Le PNC est naturellement présent, depuis le début des travaux dans l’hémicycle, en soutien au projet de loi constitutionnelle sur l’autonomie de la Corse, aux côtés de son député Paul-André Colombani.
Les premières prises de parole au Palais Bourbon ont installé un décor que l’on pensait, pour partie, révolu.
Certaines caricatures ont ainsi été recyclées, notamment sur les bancs des extrêmes, au risque de nuire à la sérénité d’un débat pourtant essentiel pour l’avenir de la Corse.
Dans ce contexte, un amendement modifiant la rédaction du premier alinéa a été adopté.

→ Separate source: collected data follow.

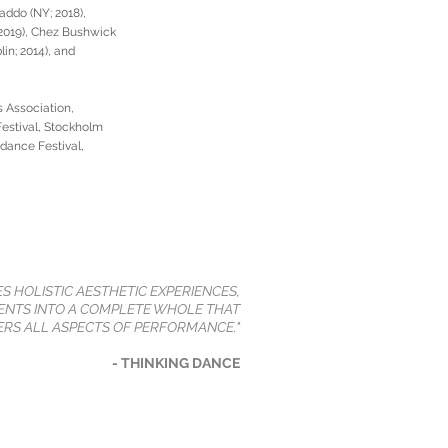
addo (NY; 2018),
, 2019), Chez Bushwick
in; 2014), and
 Association,
estival, Stockholm
ndance Festival,
ES HOLISTIC AESTHETIC EXPERIENCES,
NTS INTO A COMPLETE WHOLE THAT
RS ALL ASPECTS OF PERFORMANCE."
- THINKING DANCE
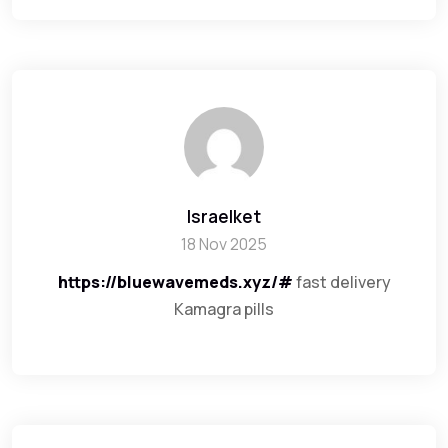
Israelket
18 Nov 2025
https://bluewavemeds.xyz/#
fast delivery
Kamagra pills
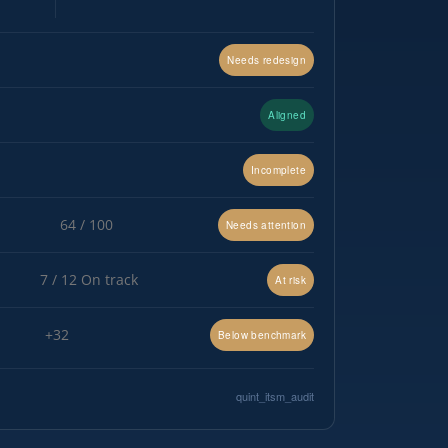
Needs redesign
Aligned
Incomplete
64 / 100
Needs attention
7 / 12 On track
At risk
+32
Below benchmark
quint_itsm_audit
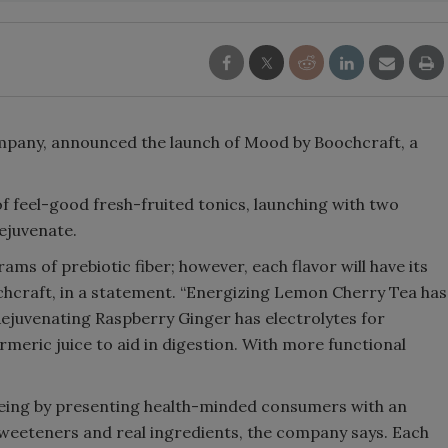
Smirnoff invites consumers to j
the party
pany, announced the launch of Mood by Boochcraft, a
 feel-good fresh-fruited tonics, launching with two
Rejuvenate.
rams of prebiotic fiber; however, each flavor will have its
chcraft, in a statement. “Energizing Lemon Cherry Tea has
ejuvenating Raspberry Ginger has electrolytes for
meric juice to aid in digestion. With more functional
being by presenting health-minded consumers with an
al sweeteners and real ingredients, the company says. Each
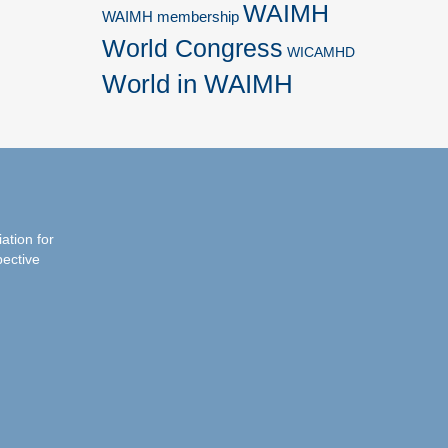
WAIMH
WAIMH membership
World Congress
WICAMHD
World in WAIMH
iation for
pective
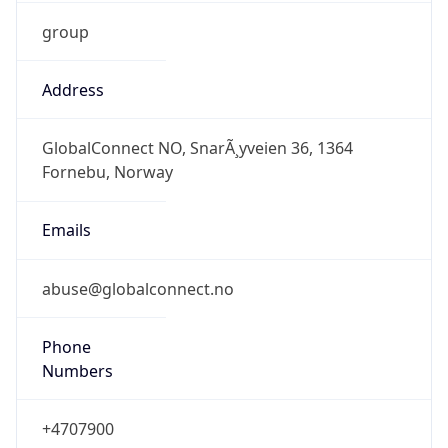
group
Address
GlobalConnect NO, SnarÃ¸yveien 36, 1364
Fornebu, Norway
Emails
abuse@globalconnect.no
Phone
Numbers
+4707900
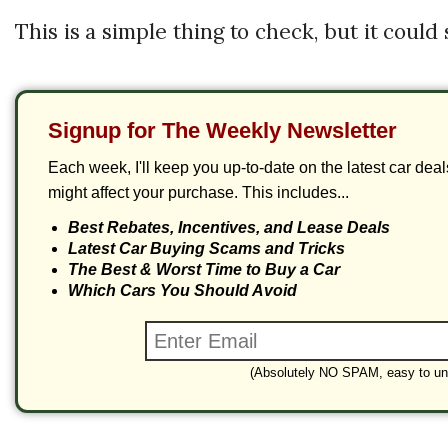
This is a simple thing to check, but it could
Signup for The Weekly Newsletter
Each week, I'll keep you up-to-date on the latest car dea
might affect your purchase. This includes...
Best Rebates, Incentives, and Lease Deals
Latest Car Buying Scams and Tricks
The Best & Worst Time to Buy a Car
Which Cars You Should Avoid
(Absolutely NO SPAM, easy to un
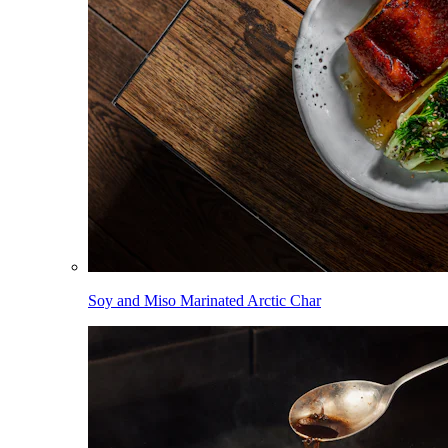
Soy and Miso Marinated Arctic Char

Il accole notamment le terme «insulaire» à celui de «communauté» et substitue la formule du lien à «la terre» à celle du lien à «sa terre».
Politiquement, cette modification détricote une partie de l’accord politique de Beauvau.
Elle nous fait entrer dans une logique de «compromis sur le compromis», selon l’expression employée, à juste raison, par un élu de la majorité territoriale.
Sur le plan juridique, la nouvelle rédaction induit pour notre part une vigilance particulière.
En accolant le terme «insulaire» à celui de «communauté», elle risque de réduire la réalité du peuple corse à une dimension strictement géographique, alors même que le député Colombani avait défendu sa reconnaissance explicite.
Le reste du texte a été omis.